Yesterday we covered some items that offer hope for world peace and increased ethical awareness. But anyone can see that there still are plenty of problems to be solved.
A good starting point is to define those problems in a way that everyone can understand. Each year, the UN University's Millennium Project names "15 Global Challenges." Working from this list, the Foresight Nanotech Institute has chosen six "Nanotechnology Challenges."
That's an admirable approach, especially since today's existing nanoscale technologies can be applied immediately to begin making beneficial changes.
Unfortunately some problems seem almost too big to handle...
Soaring carbon dioxide levels have begun to make the oceans more acidic, Britain's most senior scientists warn. Exhausts from fossil fuels have already increased the acidity to a level that cannot be reversed in a human lifetime. Only swift and drastic cuts in emissions could begin to stabilise the oceans by 2100.
That's from a story in the Guardian about oceanic acidification...
Oceans soak up much of the carbon dioxide produced by living organisms, either as dissolved gas, or in the skeletons of tiny marine creatures that fall to the bottom to become chalk or limestone. But in water, carbon dioxide becomes a weak carbonic acid, and the increase in the greenhouse gas since the industrial revolution has already altered the average pH -- the laboratory measure of acidity -- significantly and will go on doing so for at least 100 years.
Global-scale problems like this can be intimidating, leading one to wonder if there is any cause for optimism about the future, especially when the problems of today seem to be getting rapidly worse and not better. Can technology help us?
The scientists warn that there is no hope of a technological fix. To neutralise the rising acidity, engineers would have to quarry a lump of chalk or limestone 100 metres deep and 40 miles square in area, every year, and sprinkle it across the oceans: in effect they would have to return the white cliffs of Dover to the seas.
A solution on that scale sounds impossible, even absurd -- until you consider the power for change that molecular manufacturing will bring. This advanced form of nanotechnology can go considerably further in tackling the largest problems faced by the human race.

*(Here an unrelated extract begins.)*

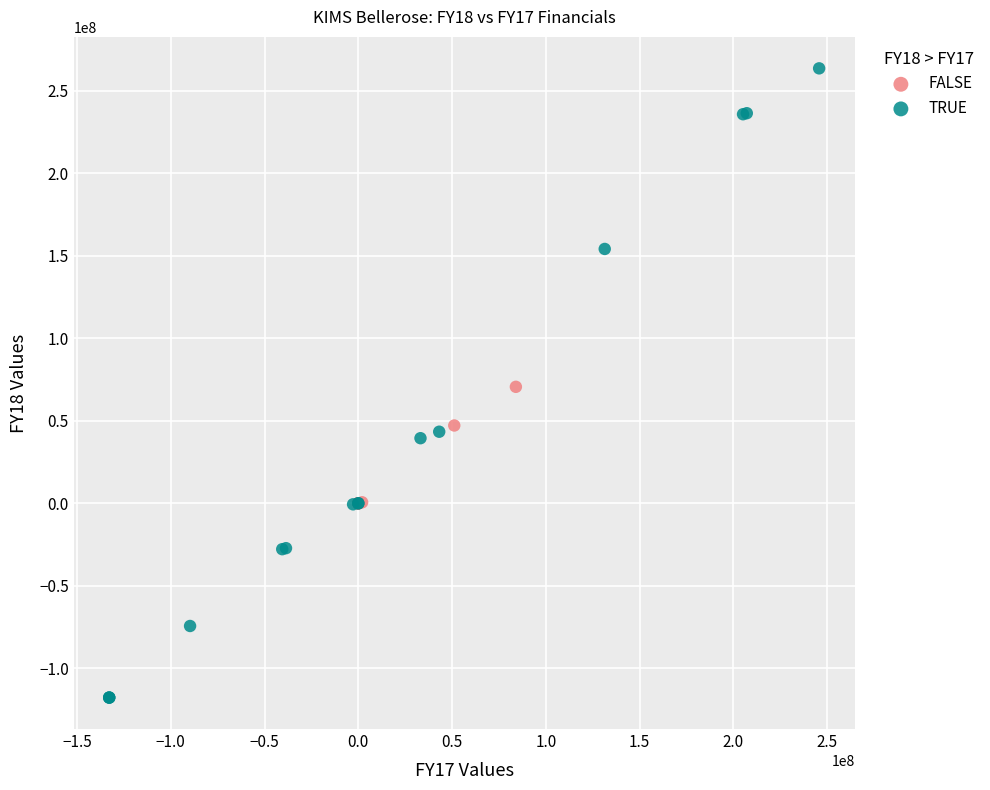

Which series reaches the minimum Y coordinate?

TRUE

Of course, such enormous power for change does not come without risks. Whether the development of nanotech turns out to be a triumph or a tragedy will depend on how we choose to manage it: wisely, poorly, or not at all.
Mike Treder
If you combine the postings on Ocean Acidification, Global Warming, and Peak Oil you realize that we only have two possible sources of energy for the future; Solar and Nuclear. Using oil, coal, methane hydrates, or tar sands would make carbon dioxide problem worse. Ideally this should simplify the policy options. We need a global agreement to phase out the use of fossil fuels. I think the most efficient way to do that is gradually but continuously increase the cost of the non-carbon neutral sources of energy. A 1% per month increase in the cost of fossil fuels should give the marketplace enough certainty and incentive to make the investments necessary to replace fossil fuels, in a fairly rapid time frame of ~20 years.
*note* I consider wind, hydro-electric, wood, bio-gas and bio diesel to be forms of solar energy not just photovoltaic and solar thermal.